“He perdido las hojas. Traía un discurso preparado y lo he perdido”, nos dijo nada más comenzar.
Y, verdad o no, qué más da, fue para mí una suerte. De otra forma, no hubiese sabido que la isla de Lobos se convierte cada mediodía en una sabrosa chuleta para los estómagos hambrientos, como alimentó la imaginación y (o) el estómago de Rafael unas cuantas veces. Si no hubiera perdido su discurso, nunca hubiese sabido que es posible sobrevivir con dieciséis litros de vino y ocho higos pasados a la semana. Porque así es como sobrevivió Rafael durante su estancia en Lanzarote.
Y, verdad o no, qué más da, para mí fue un acierto acudir a su cita. No es fácil (en estos días que corren), adentrarse en el rincón de su imaginación, en el rincón de la comunicación fácil y de la risa... Y es que con Rafael, jugamos, inventamos, reinventamos su historia, sus historias. Nos reímos con él y compartimos la magia de sus palabras.

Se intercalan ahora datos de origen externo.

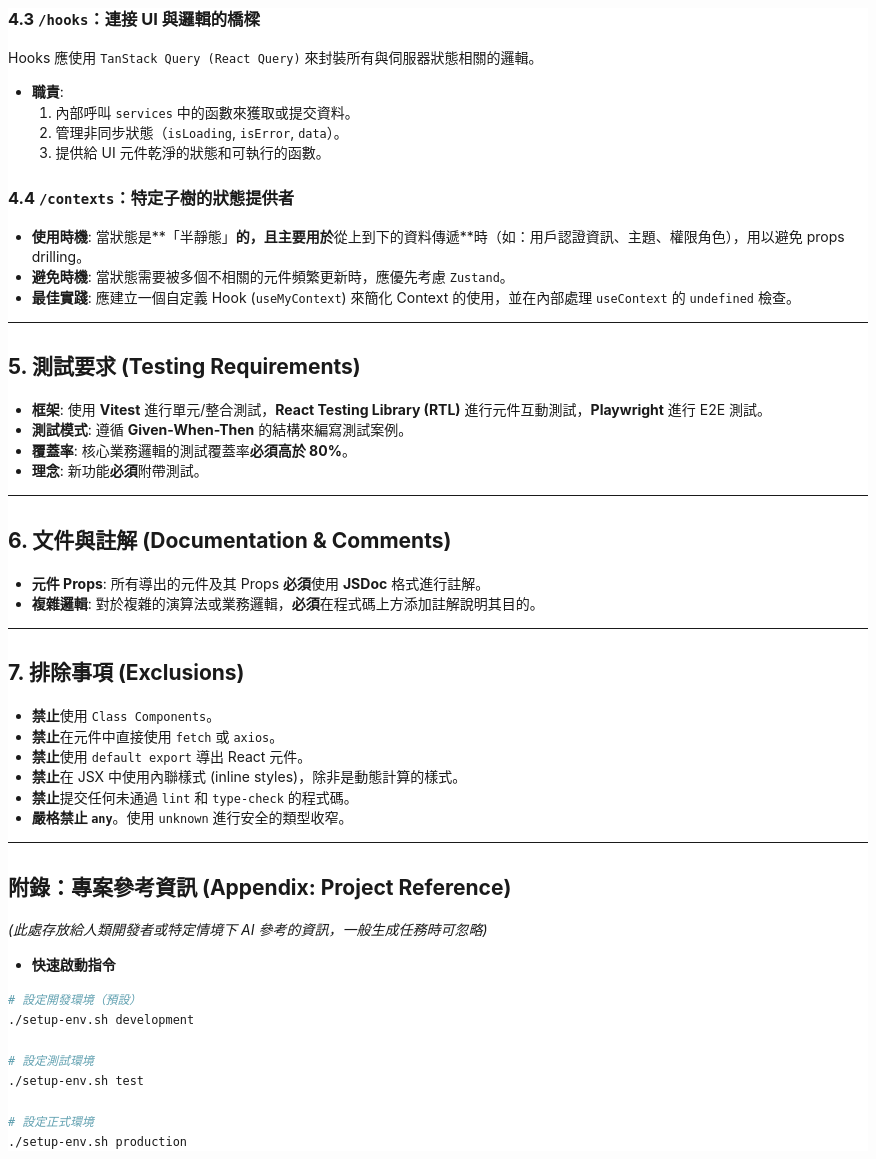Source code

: ### 4.3 `/hooks`：連接 UI 與邏輯的橋樑

Hooks 應使用 `TanStack Query (React Query)` 來封裝所有與伺服器狀態相關的邏輯。

- **職責**:
  1.  內部呼叫 `services` 中的函數來獲取或提交資料。
  2.  管理非同步狀態（`isLoading`, `isError`, `data`）。
  3.  提供給 UI 元件乾淨的狀態和可執行的函數。

### 4.4 `/contexts`：特定子樹的狀態提供者

- **使用時機**: 當狀態是**「半靜態」**的，且主要用於**從上到下的資料傳遞**時（如：用戶認證資訊、主題、權限角色），用以避免 props drilling。
- **避免時機**: 當狀態需要被多個不相關的元件頻繁更新時，應優先考慮 `Zustand`。
- **最佳實踐**: 應建立一個自定義 Hook (`useMyContext`) 來簡化 Context 的使用，並在內部處理 `useContext` 的 `undefined` 檢查。

---

## 5. 測試要求 (Testing Requirements)

- **框架**: 使用 **Vitest** 進行單元/整合測試，**React Testing Library (RTL)** 進行元件互動測試，**Playwright** 進行 E2E 測試。
- **測試模式**: 遵循 **Given-When-Then** 的結構來編寫測試案例。
- **覆蓋率**: 核心業務邏輯的測試覆蓋率**必須高於 80%**。
- **理念**: 新功能**必須**附帶測試。

---

## 6. 文件與註解 (Documentation & Comments)

- **元件 Props**: 所有導出的元件及其 Props **必須**使用 **JSDoc** 格式進行註解。
- **複雜邏輯**: 對於複雜的演算法或業務邏輯，**必須**在程式碼上方添加註解說明其目的。

---

## 7. 排除事項 (Exclusions)

- **禁止**使用 `Class Components`。
- **禁止**在元件中直接使用 `fetch` 或 `axios`。
- **禁止**使用 `default export` 導出 React 元件。
- **禁止**在 JSX 中使用內聯樣式 (inline styles)，除非是動態計算的樣式。
- **禁止**提交任何未通過 `lint` 和 `type-check` 的程式碼。
- **嚴格禁止 `any`**。使用 `unknown` 進行安全的類型收窄。

---

## 附錄：專案參考資訊 (Appendix: Project Reference)

_(此處存放給人類開發者或特定情境下 AI 參考的資訊，一般生成任務時可忽略)_

- **快速啟動指令**

```bash
# 設定開發環境（預設）
./setup-env.sh development

# 設定測試環境
./setup-env.sh test

# 設定正式環境
./setup-env.sh production
```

Es de agradecer a su profesor de reválida, que le preguntara por el día de la semana en que había nacido Teresa de Jesús. Con aquel obvio suspenso y el posterior y desafortunado discurso de su padre, Rafael encontró las razones de peso que necesitaba para marcharse. Él le confesó que quería ser poeta, y su padre, convencido de poder disuadirlo, le dijo: “No conozco ningún poeta que tenga coche”. “Ah...”, contestó Rafael, “si tú has estudiado medicina para tener un coche, no tenemos nada más que hablar.”
Y, verdad o no, qué más da, ha sido un privilegio tenerlo entre nosotros, escucharlo, sentirlo tan cerca y luego añorarlo. A Rafael, muchas gracias.